A nurse from Chicago

Many respondents said it would be helpful to have hotels or other safe places to house health care workers.

“We are exposed constantly, and then we are going home,” one wrote.

“Why can’t we be housed in the closed hotels? We do not need maid service. We need a bed and shower.”

The respondents said the job has been mentally taxing as well.

“Patients are alone. No family can visit. They are extremely sick and in some cases are dying alone. Nurses are using iPads and phones for FaceTime with families.  It’s heartbreaking.”

‘We are fighting together, and we’re a family.’

Not many people can understand what health care workers are experiencing than their fellow colleagues. And that is who they are drawing inspiration from, according to survey respondents.

“Watching all my coworkers come to work knowing the possible exposure they can have,” a respiratory therapist wrote.

Many said the support and love from the community also lifts spirits.

“A thank you goes a long way. We are all strong and won't easily show our fears, but we are in this together with you our communities,” said an emergency room nurse.

We need your support as much as you need ours.

A nurse at a northwest suburban hospital

Respondents were split when it comes to donations of PPE.

Some members of the community have been sewing masks because of the supply shortage, but one worker said ‘do not donate to hospitals masks and gowns. The hospitals will not use them because they’re not sterile.’”

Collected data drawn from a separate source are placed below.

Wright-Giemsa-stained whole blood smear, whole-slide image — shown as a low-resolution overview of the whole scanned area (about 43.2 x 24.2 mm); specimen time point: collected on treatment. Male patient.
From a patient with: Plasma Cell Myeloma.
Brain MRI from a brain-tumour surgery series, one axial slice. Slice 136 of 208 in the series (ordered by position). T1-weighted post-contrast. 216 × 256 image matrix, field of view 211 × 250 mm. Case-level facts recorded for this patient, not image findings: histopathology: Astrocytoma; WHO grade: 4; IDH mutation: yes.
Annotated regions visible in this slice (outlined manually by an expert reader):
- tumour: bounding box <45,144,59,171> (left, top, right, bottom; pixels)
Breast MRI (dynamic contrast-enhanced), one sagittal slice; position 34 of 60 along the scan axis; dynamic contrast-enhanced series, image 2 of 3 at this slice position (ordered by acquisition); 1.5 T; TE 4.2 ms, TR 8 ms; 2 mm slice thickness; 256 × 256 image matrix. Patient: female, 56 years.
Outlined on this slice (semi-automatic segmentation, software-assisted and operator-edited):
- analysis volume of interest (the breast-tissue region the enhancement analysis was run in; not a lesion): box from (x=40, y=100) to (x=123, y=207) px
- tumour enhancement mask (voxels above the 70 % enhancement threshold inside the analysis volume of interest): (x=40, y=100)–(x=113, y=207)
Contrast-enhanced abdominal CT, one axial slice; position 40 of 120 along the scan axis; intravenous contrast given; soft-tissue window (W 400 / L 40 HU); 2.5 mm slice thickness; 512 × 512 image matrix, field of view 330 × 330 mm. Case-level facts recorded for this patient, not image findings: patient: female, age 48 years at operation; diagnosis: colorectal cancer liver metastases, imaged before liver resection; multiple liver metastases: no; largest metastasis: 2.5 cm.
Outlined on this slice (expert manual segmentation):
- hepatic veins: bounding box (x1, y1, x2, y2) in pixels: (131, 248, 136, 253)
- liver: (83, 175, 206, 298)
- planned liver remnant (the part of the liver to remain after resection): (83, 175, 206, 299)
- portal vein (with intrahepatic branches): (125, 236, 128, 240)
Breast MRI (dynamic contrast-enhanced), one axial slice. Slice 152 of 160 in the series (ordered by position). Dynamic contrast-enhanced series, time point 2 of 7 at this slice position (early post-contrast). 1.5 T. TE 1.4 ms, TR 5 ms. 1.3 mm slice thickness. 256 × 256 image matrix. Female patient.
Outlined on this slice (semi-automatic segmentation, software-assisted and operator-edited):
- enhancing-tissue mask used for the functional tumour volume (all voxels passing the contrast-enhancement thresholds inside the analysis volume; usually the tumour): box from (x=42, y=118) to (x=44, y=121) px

Another wrote: “Cloth masks do not adequately protect us from droplet or airborne illness. We appreciate your efforts, but the masks being made are only a last resort. I would rather have to re-use an N95 mask than use a cloth mask as I know it will protect me.”

Yet others pleaded: “Bring any masks they may have or gowns we can use.”

Those who wish to donate should call local hospitals before donating. Many of the health care workers called on anyone with N95 respirators, such as painters and other contractors, to make donations.

The state of Illinois is also soliciting donations, such as surgical and N-95 masks, gowns, gloves and eye protection.

“The little things that you bring such as bottled water, food, and letters or notes are so very appreciated.”